I suggest reading - Inventing JPEG .

In the universal case, oddly enough, at the moment neural networks are such a function, there was an article on Habré about researchers experimenting with video restoration using a meager function (a neural network, and a few kilobytes were obtained there for all videos).
https://habr.com/post/372337/
But the task of obtaining this function is usually solved by learning algorithms when there is a lot of data (in your case, these are pixels, an unusual option for input coordinates for output color) and this is terribly demanding in terms of calculations ( while there are no pieces of iron for this in the public domain, Google, for example, released it for itself), they use video cards, or rather clusters of them.
This is not the only way, there is more stupidly in the forehead, enumeration of the function itself (the function is literally assembled by enumeration of operators, water variables and constants and the original and calculated data array is compared, the constants are selected using optimization algorithms), I remember I saw paid packages for this, according to resources, this is an even more costly process, but the decision on the mind turns out to be clearer, without the redundancy that is inherent in neural networks.
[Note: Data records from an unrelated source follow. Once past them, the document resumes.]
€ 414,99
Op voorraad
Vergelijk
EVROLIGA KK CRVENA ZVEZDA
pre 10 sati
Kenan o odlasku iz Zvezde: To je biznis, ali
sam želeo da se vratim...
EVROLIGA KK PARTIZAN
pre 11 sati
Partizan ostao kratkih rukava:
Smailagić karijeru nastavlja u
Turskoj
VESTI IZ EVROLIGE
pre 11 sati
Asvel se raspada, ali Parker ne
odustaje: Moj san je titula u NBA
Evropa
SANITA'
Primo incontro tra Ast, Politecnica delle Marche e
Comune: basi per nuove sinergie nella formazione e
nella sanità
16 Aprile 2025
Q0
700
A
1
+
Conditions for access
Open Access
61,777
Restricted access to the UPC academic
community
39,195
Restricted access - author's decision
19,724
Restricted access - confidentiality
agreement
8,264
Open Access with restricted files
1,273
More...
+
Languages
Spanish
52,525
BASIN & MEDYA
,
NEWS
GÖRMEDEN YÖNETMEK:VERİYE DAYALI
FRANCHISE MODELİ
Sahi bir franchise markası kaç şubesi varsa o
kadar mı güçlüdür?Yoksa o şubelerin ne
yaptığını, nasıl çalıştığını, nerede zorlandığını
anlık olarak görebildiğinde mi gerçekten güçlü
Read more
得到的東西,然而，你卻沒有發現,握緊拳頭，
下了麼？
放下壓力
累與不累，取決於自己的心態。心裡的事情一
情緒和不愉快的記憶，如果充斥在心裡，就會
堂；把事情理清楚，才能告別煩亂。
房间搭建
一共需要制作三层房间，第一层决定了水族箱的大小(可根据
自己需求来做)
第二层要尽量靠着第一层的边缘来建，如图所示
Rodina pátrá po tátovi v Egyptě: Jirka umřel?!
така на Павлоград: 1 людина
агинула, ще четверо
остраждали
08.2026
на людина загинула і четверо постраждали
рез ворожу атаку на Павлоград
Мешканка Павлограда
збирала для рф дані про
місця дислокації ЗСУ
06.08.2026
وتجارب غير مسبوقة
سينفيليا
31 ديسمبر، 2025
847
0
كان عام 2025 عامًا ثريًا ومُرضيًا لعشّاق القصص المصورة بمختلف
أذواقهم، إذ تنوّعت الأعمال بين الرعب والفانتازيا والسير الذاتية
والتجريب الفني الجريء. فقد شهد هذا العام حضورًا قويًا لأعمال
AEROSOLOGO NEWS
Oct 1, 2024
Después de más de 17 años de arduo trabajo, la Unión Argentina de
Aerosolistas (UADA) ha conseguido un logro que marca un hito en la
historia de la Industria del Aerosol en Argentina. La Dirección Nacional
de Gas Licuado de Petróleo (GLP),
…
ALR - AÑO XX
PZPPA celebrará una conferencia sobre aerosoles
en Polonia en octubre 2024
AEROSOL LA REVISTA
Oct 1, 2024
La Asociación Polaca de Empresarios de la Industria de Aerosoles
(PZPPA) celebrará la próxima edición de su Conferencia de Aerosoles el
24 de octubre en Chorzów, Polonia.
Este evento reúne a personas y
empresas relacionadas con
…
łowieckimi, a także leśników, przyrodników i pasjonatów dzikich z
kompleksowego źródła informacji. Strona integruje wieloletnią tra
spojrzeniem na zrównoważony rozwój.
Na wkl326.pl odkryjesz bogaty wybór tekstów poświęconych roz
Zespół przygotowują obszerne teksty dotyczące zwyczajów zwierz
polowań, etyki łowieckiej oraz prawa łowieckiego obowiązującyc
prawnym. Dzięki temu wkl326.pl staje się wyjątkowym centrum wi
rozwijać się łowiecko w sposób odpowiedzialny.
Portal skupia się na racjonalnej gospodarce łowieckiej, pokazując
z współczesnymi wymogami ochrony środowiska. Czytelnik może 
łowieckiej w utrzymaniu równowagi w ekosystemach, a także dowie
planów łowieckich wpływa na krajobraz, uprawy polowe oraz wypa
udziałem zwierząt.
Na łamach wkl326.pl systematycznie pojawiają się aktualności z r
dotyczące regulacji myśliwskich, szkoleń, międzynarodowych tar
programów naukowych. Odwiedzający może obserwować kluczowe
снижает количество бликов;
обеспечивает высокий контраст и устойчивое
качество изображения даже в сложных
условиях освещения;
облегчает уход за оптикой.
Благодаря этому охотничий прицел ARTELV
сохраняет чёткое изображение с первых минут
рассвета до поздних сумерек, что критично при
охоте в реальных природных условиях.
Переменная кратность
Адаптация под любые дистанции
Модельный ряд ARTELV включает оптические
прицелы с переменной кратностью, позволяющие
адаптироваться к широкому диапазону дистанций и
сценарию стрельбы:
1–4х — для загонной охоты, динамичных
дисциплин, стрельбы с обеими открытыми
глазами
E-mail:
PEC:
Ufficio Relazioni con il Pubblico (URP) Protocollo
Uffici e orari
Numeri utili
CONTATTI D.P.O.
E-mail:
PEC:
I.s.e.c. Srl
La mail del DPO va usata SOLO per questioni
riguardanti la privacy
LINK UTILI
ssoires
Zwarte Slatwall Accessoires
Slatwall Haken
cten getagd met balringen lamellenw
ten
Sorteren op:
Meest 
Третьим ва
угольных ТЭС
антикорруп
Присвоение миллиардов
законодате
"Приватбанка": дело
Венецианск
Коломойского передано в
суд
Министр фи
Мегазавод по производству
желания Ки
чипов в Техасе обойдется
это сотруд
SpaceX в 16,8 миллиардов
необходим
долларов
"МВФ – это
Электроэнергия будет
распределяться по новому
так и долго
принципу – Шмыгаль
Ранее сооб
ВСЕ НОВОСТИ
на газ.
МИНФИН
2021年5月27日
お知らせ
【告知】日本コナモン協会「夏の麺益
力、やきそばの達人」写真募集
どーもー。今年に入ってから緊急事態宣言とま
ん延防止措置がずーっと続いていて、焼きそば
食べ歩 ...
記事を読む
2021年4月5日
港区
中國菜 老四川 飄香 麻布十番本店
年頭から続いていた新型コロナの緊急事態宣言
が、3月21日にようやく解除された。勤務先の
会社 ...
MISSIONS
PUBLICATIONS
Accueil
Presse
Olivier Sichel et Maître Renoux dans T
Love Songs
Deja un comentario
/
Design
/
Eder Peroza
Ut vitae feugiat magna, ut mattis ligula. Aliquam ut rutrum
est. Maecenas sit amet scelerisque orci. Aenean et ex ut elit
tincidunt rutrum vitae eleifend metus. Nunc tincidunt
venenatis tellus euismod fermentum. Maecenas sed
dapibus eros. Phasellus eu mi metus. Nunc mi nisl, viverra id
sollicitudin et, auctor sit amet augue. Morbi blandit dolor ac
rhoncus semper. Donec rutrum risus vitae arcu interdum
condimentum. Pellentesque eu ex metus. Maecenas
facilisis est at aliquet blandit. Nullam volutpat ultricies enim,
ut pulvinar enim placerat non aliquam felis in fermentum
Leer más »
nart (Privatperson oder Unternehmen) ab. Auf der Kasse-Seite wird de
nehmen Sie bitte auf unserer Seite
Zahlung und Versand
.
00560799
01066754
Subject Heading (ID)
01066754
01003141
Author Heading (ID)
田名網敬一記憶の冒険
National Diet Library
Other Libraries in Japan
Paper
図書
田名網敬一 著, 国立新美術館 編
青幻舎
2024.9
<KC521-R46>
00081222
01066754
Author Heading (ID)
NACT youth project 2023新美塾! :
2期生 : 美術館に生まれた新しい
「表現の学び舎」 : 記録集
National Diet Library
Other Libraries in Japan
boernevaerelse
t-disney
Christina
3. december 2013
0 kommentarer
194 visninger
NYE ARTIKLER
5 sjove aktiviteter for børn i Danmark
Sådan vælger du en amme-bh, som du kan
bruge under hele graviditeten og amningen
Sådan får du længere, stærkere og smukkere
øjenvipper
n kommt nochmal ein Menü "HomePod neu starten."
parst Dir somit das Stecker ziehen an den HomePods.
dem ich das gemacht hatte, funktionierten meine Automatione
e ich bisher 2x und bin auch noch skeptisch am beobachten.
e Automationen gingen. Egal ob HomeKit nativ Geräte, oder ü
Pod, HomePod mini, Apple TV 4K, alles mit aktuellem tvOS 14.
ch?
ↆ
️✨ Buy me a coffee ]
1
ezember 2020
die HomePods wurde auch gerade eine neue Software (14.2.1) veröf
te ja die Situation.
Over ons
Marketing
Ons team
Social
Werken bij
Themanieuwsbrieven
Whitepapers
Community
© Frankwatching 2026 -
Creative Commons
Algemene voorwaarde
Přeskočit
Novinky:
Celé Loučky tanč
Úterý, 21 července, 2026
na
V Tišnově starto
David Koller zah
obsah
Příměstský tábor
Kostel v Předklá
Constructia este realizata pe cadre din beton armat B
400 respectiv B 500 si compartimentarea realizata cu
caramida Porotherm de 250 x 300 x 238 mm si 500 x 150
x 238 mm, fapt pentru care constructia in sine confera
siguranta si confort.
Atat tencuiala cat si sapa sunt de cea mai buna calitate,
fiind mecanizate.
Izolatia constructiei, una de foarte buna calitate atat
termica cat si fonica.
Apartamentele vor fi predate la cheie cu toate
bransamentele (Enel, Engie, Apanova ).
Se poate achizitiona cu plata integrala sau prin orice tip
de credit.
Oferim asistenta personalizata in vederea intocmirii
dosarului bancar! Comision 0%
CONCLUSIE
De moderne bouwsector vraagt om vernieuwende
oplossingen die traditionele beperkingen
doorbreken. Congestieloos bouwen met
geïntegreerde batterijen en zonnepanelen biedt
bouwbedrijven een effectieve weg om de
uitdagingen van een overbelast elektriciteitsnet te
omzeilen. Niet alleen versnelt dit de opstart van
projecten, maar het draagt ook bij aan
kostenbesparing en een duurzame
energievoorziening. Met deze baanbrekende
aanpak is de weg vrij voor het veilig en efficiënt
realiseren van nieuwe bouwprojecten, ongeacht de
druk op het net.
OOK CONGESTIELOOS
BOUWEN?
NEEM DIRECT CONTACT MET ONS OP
You can try to find a function approximately by assuming its order in advance - using the gradient descent method. But this will be a "blurry" approximation.
Imagine you have clear zeros and ones in the original image, diagonally:

0 1
1 0

There is a function that, with a certain convexity, passes through both squares. But it will also hit one of the "zero" neighbors:
A certain broken line from straight segments will ideally describe. And even then, on the way from (1, 1) to (2, 4) it will touch uninvolved cells.